Friday, December 3, 2010

RENT as entertainment-education?

Was RENT an early example of entertainment-education in the United States? I argue that RENT worked as a highly successful health entertainment-education piece because of the high-quality of the artistic content made audiences more likely to also be open to its overall educational message.

The musical opened in 1996, after a collaboration between composer Jonathan Larson and playwright Billy Aronson. The play is a reworking of Puccini’s La Boheme. Tuberculosis racks the characters of Puccini’s famous opera but Aronson brought the story into 20th century New York City with characters dealing with the outbreak of the HIV/AIDS epidemic.

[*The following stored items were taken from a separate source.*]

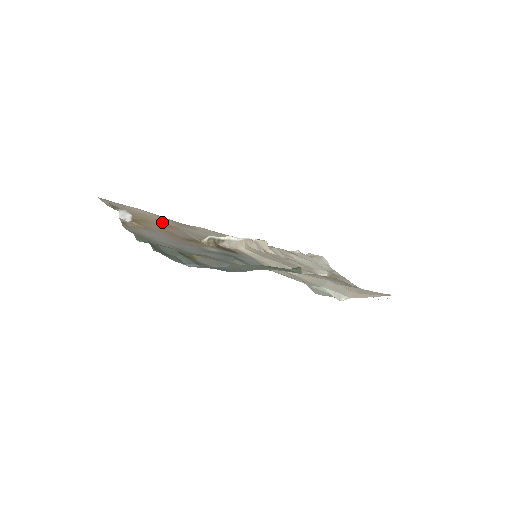
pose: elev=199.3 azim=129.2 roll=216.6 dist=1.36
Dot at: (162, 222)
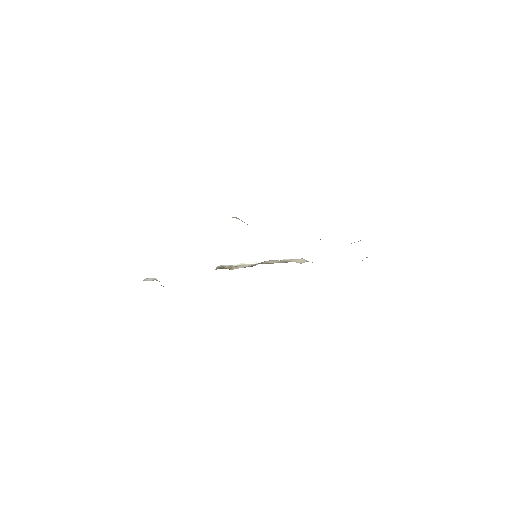
Dot at: occluded
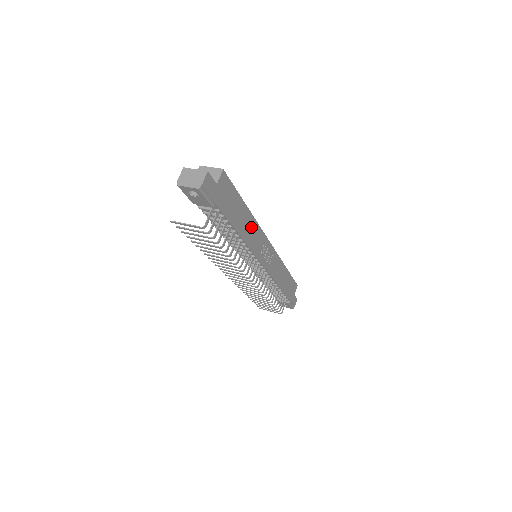
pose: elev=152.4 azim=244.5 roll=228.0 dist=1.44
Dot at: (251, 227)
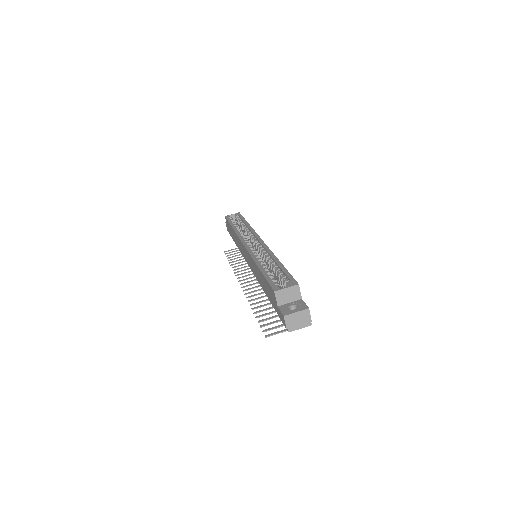
Dot at: occluded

After its opening in New York, the play went on to huge success and praise from audiences and critics alike.[1]

The play deals with several of its characters living with and dying of AIDS in a tangle of friendships and love stories. It also deals outright with gay and transgender issues that clouded the AIDS epidemic in the United States for years.

Unlike Jasoos Vijay, there was no funding from governments or non-profits.[2] It was just two friends with hopes of bringing rock opera to the MTV generation. But they wrote about their own lives, and an arts community in New York City that was ravaged by the AIDS/HIV epidemic during those years. The song “Will I” takes place at a fictional Life Support meeting—a support group for those with AIDS. In the song, the characters introduce themselves. In the early years of the Broadway run, the actors would change the names nightly to honor their own real-life friends who were living with or had died of AIDS. HIV-positive friends of Larson’s also encouraged him to include the feelings of anger and resentment that are common among those with the disease into the play. The result became the song “Life Support.”[3]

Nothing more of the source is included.